TASK DATA: Begin

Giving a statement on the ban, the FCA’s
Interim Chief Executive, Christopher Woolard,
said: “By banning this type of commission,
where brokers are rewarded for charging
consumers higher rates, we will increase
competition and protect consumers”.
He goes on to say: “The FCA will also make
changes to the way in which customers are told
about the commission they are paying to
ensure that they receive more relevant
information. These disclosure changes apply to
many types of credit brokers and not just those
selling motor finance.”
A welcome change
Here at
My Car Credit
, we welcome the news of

TASK DATA: End
TASK DATA: Begin

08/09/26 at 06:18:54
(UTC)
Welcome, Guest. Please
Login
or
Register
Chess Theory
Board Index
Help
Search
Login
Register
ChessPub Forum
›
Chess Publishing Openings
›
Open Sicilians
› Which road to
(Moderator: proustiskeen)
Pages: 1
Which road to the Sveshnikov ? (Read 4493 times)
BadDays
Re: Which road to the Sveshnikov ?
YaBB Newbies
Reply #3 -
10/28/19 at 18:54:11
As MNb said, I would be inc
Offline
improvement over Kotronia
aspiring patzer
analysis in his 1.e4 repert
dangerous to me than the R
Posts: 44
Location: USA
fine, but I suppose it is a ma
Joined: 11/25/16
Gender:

TASK DATA: End
TASK DATA: Begin

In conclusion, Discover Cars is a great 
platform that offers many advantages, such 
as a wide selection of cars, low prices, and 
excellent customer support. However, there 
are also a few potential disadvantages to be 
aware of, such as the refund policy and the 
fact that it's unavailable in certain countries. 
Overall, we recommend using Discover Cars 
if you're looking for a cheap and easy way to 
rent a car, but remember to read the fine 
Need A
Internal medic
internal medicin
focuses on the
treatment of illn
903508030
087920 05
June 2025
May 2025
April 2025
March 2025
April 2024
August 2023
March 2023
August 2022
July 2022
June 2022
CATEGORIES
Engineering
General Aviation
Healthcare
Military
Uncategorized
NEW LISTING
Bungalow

TASK DATA: End

**TASK STATEMENT:** How many lines in the items above contain the string "will" with matching case? Give only the number.

**TASK RESULT:** 2